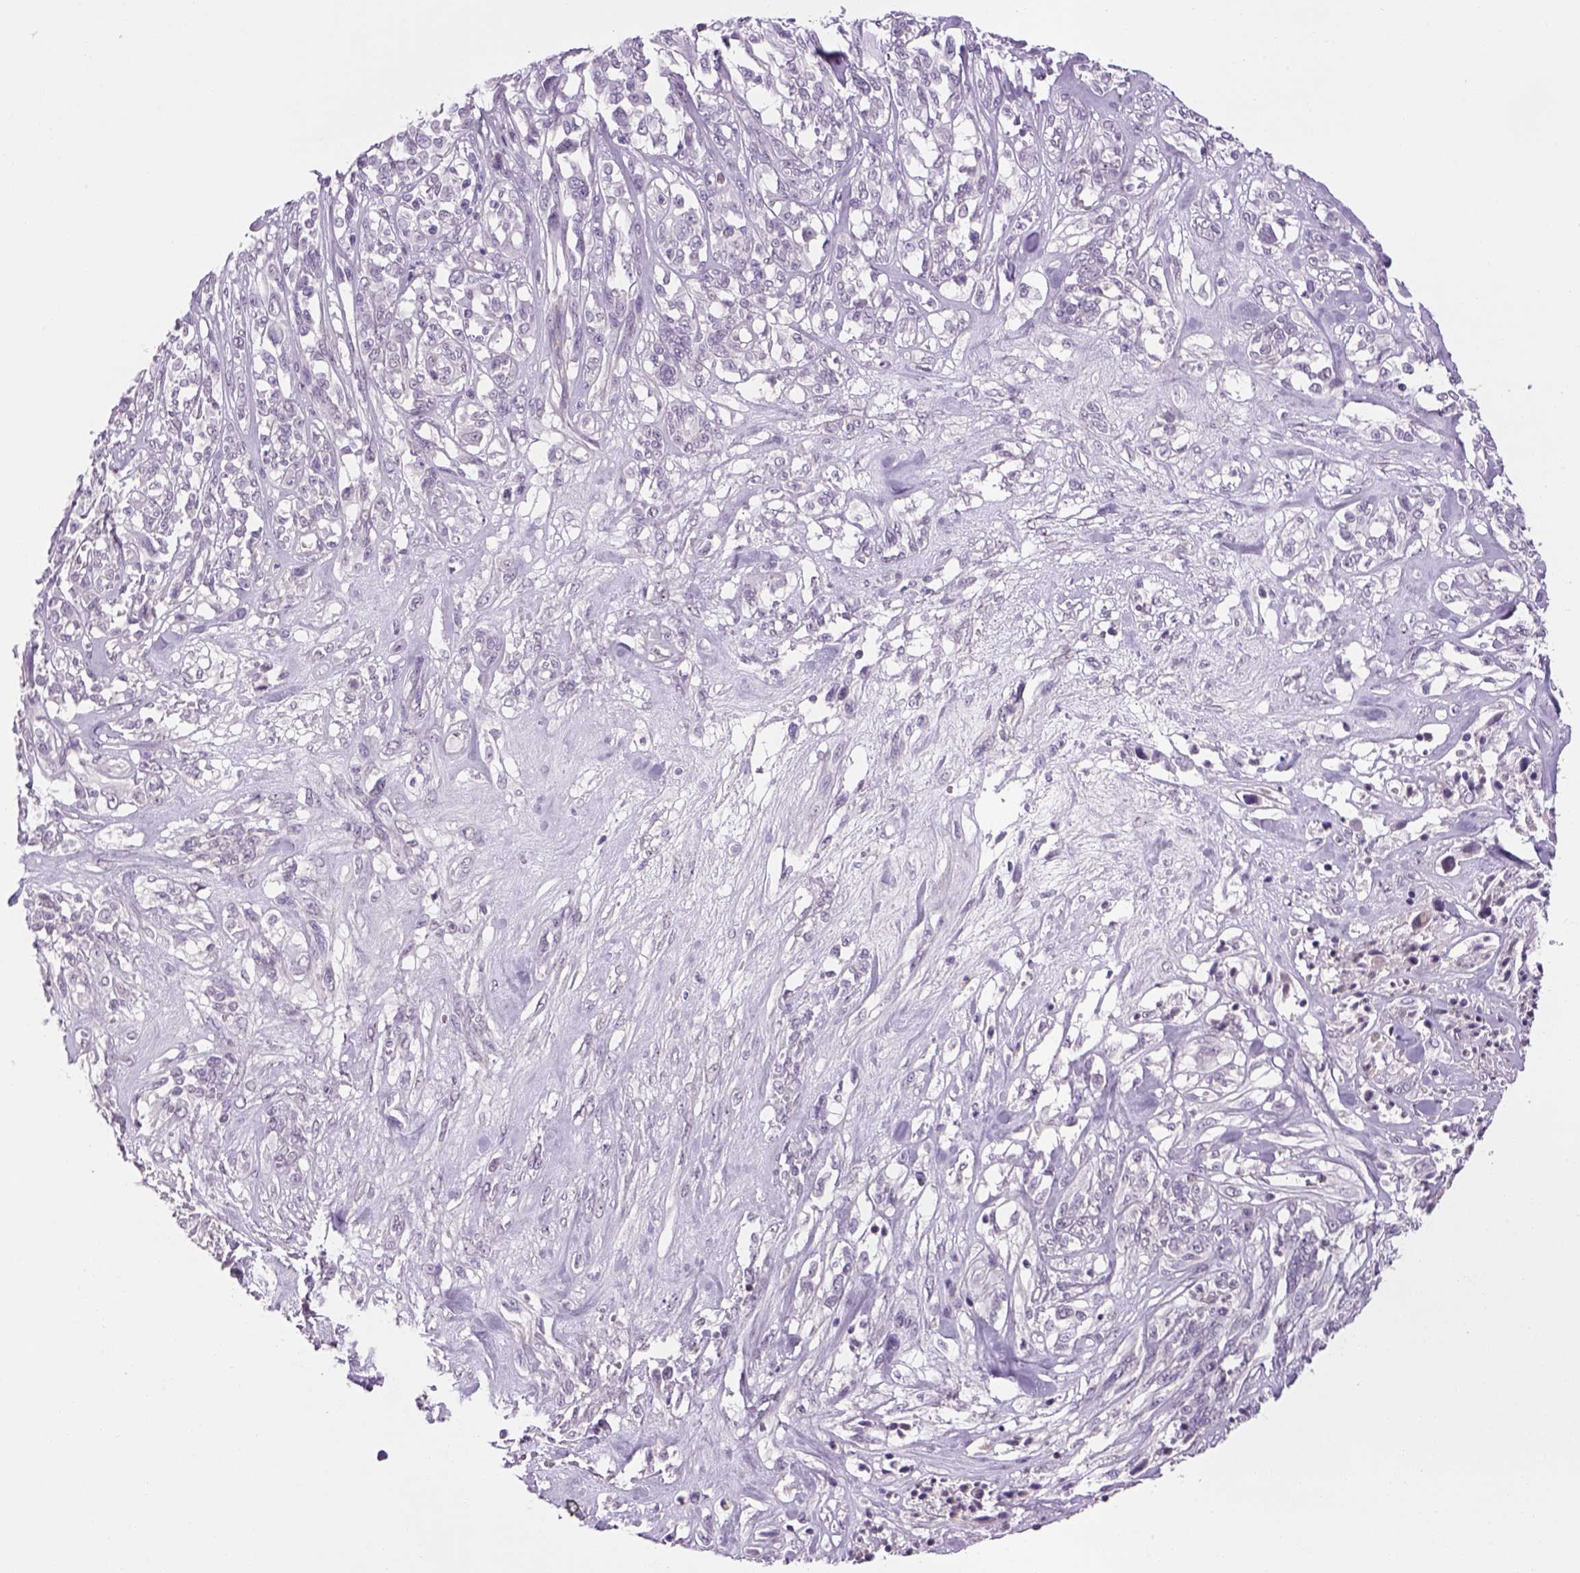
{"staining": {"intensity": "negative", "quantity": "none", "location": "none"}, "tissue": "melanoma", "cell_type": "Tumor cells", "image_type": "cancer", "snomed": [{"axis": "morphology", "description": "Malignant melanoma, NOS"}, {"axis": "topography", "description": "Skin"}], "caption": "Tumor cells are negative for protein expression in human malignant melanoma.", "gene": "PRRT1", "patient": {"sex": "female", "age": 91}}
-*-
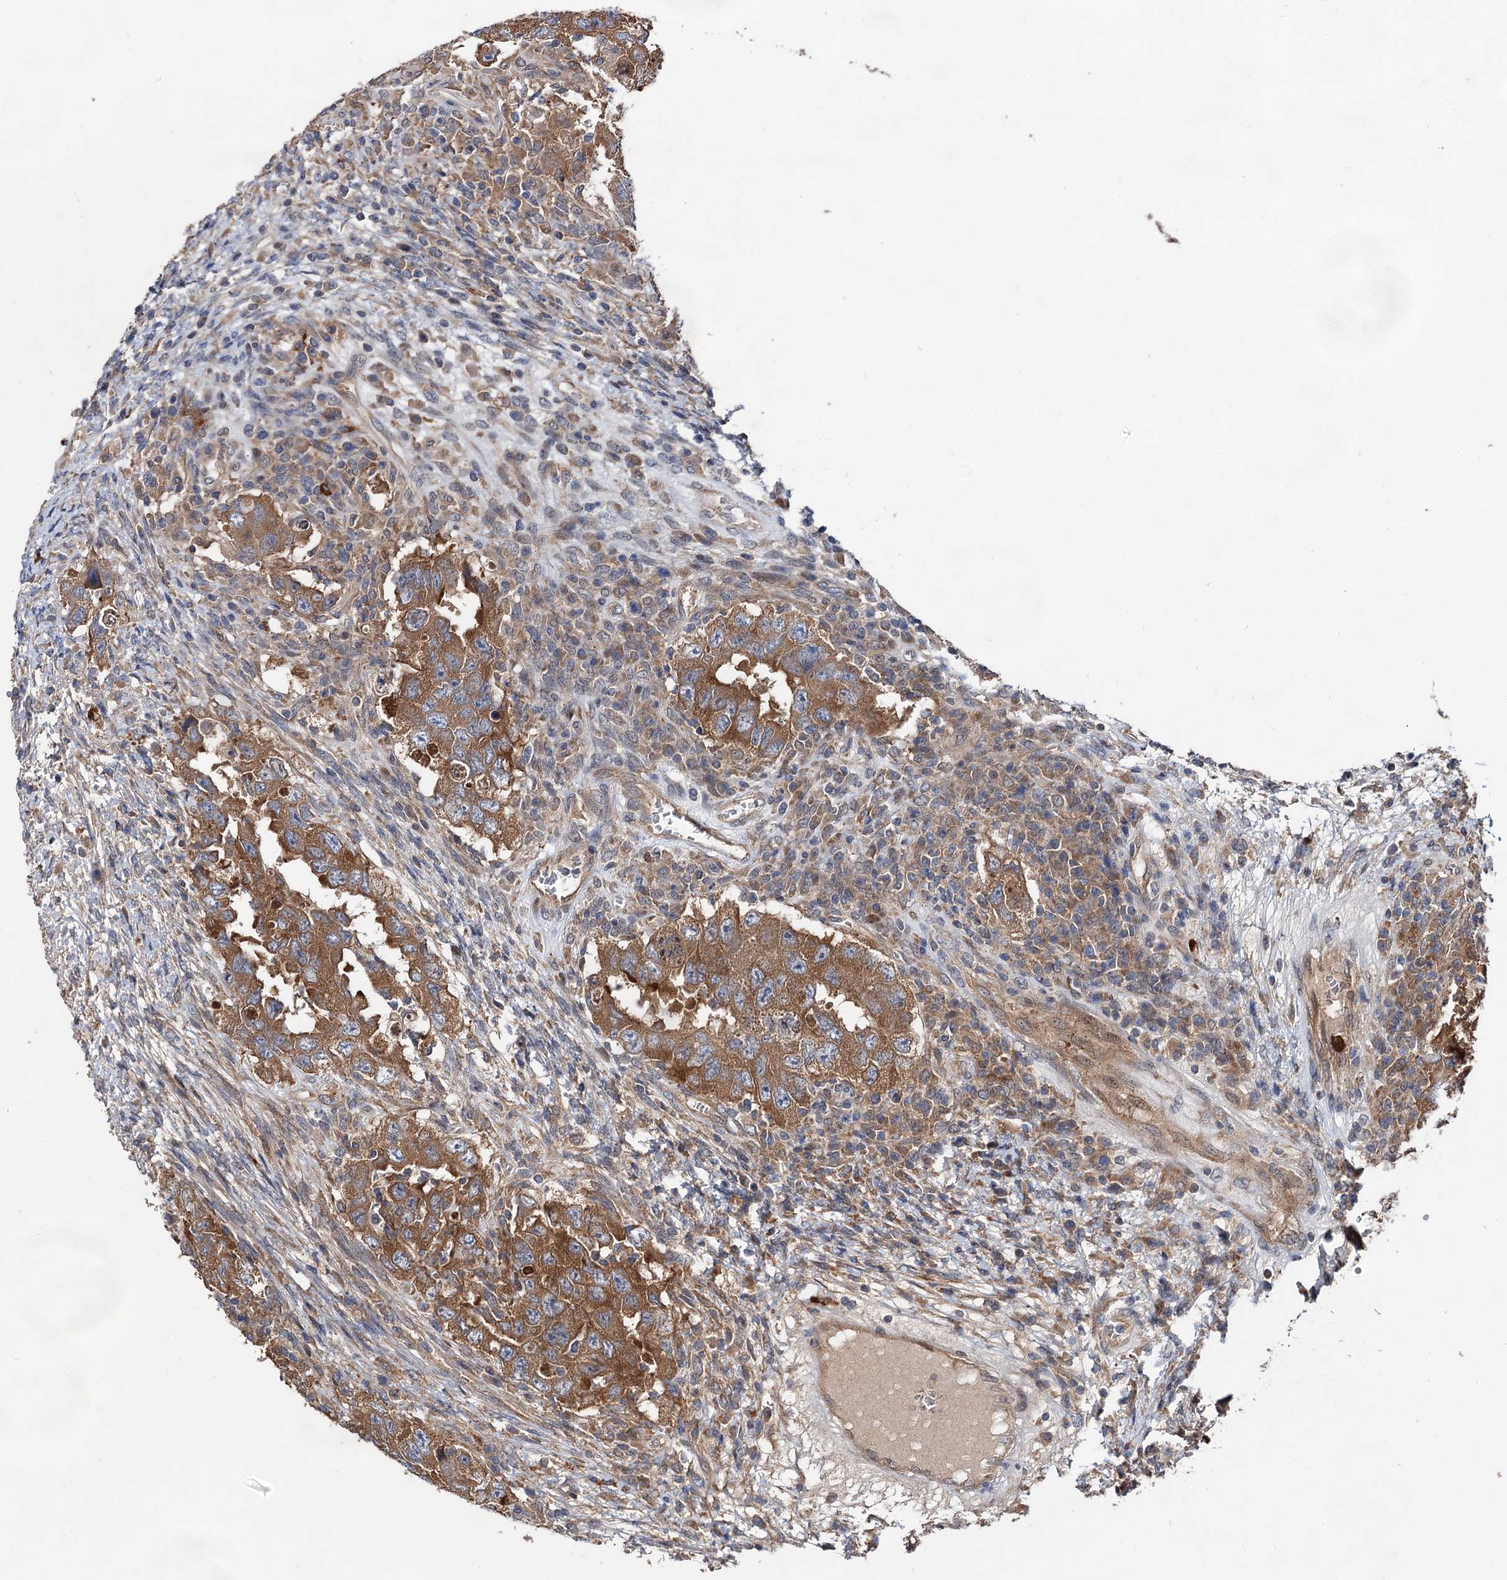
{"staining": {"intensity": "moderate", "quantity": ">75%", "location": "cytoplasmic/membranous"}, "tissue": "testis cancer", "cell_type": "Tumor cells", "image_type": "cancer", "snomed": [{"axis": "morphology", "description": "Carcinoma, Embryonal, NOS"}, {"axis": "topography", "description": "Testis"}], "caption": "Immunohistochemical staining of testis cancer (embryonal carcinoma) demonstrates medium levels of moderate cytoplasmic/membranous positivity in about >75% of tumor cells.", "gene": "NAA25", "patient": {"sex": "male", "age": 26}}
-*-
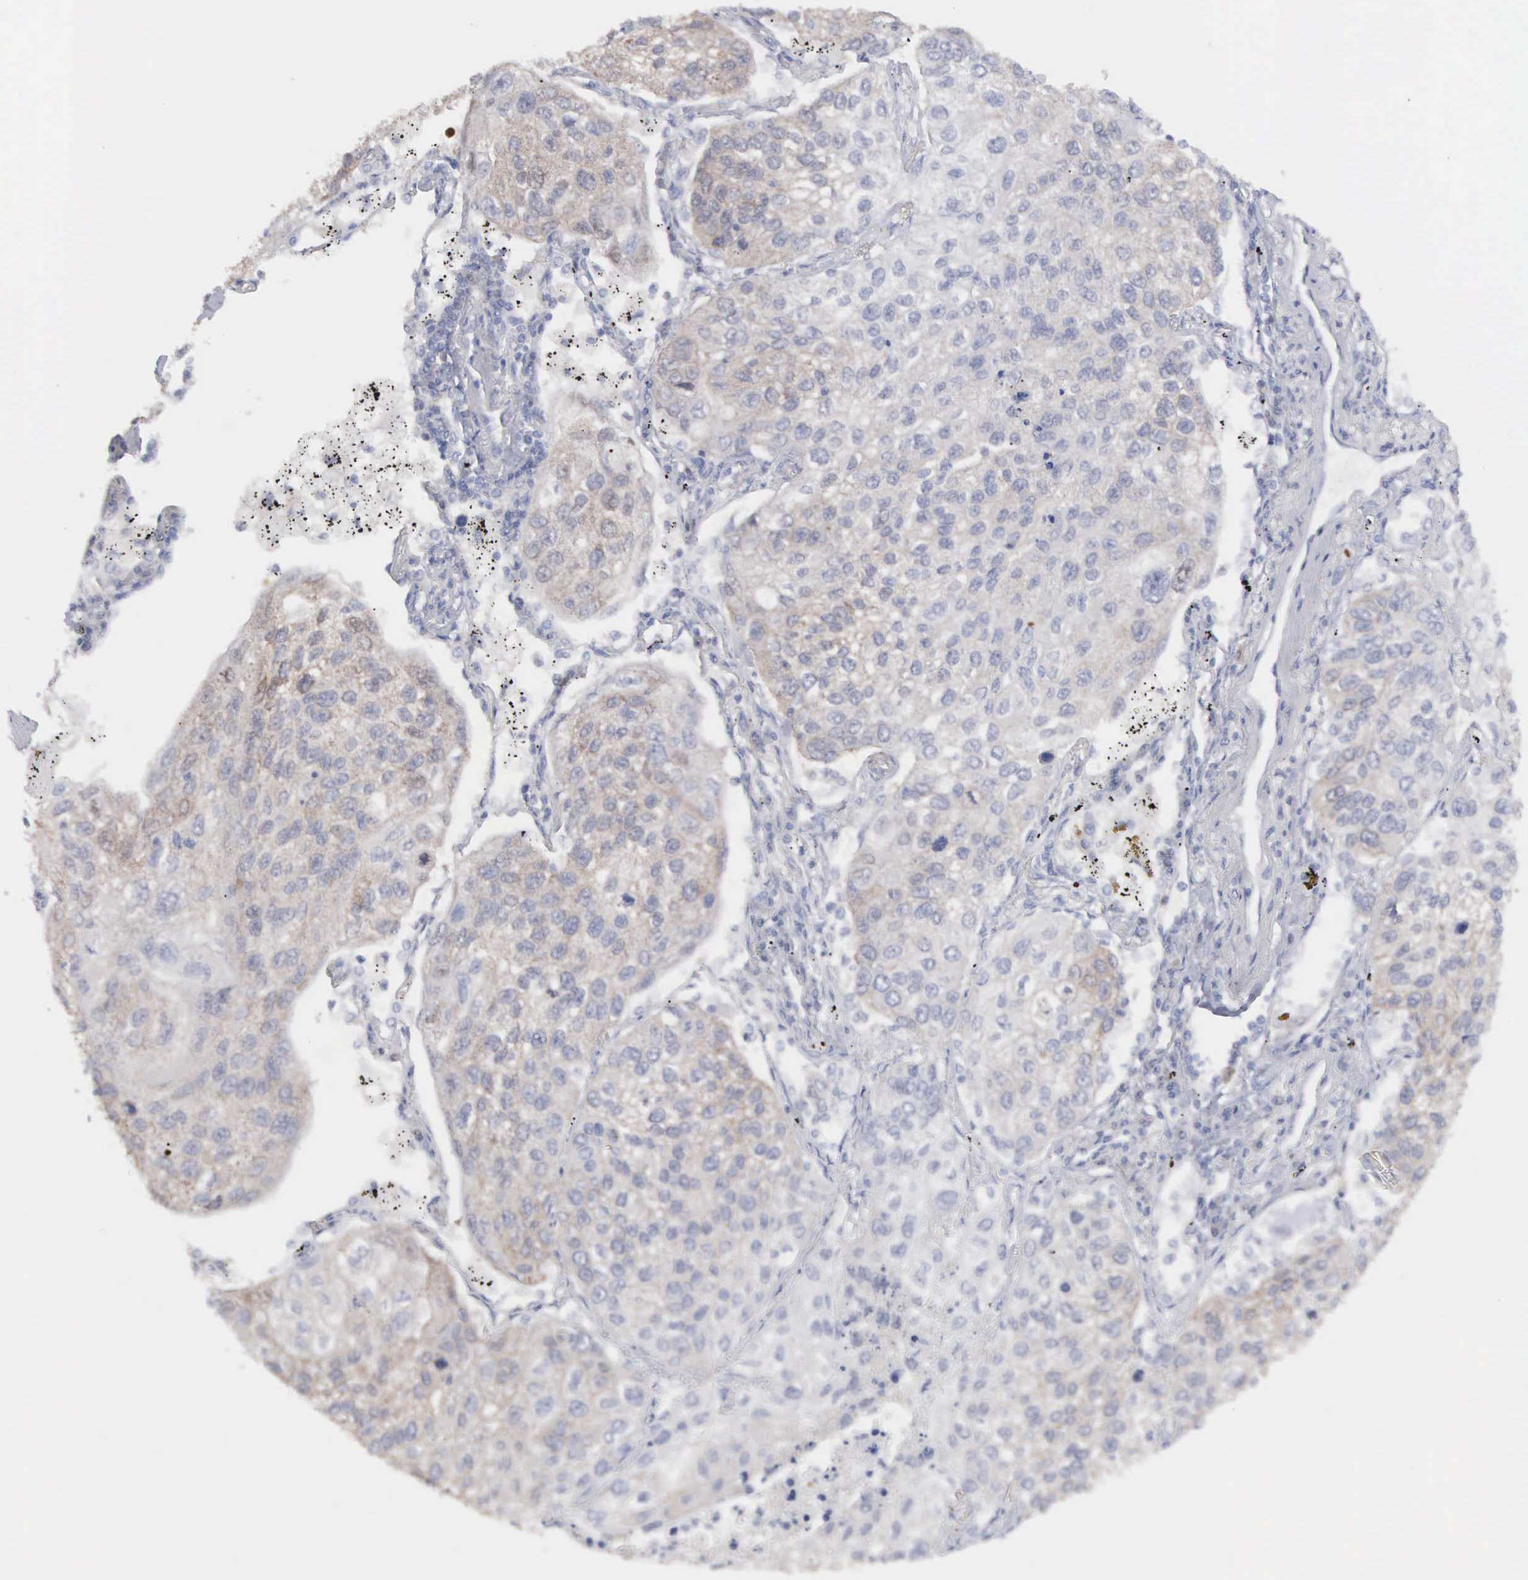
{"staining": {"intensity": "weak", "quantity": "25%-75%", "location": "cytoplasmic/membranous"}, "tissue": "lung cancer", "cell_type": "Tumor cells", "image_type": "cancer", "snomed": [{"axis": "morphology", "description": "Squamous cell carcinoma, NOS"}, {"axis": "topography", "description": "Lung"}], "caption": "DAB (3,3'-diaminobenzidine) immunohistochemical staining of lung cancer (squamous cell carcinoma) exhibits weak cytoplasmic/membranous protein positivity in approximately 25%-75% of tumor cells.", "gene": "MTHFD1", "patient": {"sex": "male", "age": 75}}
-*-
Show the lines above that have the word "membranous".

*Output for this exercise:*
{"staining": {"intensity": "moderate", "quantity": ">75%", "location": "cytoplasmic/membranous"}, "tissue": "testis cancer", "cell_type": "Tumor cells", "image_type": "cancer", "snomed": [{"axis": "morphology", "description": "Carcinoma, Embryonal, NOS"}, {"axis": "topography", "description": "Testis"}], "caption": "Immunohistochemical staining of testis cancer (embryonal carcinoma) demonstrates medium levels of moderate cytoplasmic/membranous positivity in about >75% of tumor cells.", "gene": "NAA25", "patient": {"sex": "male", "age": 26}}
{"staining": {"intensity": "weak", "quantity": "25%-75%", "location": "cytoplasmic/membranous"}, "tissue": "lung cancer", "cell_type": "Tumor cells", "image_type": "cancer", "snomed": [{"axis": "morphology", "description": "Squamous cell carcinoma, NOS"}, {"axis": "topography", "description": "Lung"}], "caption": "DAB (3,3'-diaminobenzidine) immunohistochemical staining of lung cancer (squamous cell carcinoma) exhibits weak cytoplasmic/membranous protein positivity in approximately 25%-75% of tumor cells.", "gene": "MTHFD1", "patient": {"sex": "male", "age": 75}}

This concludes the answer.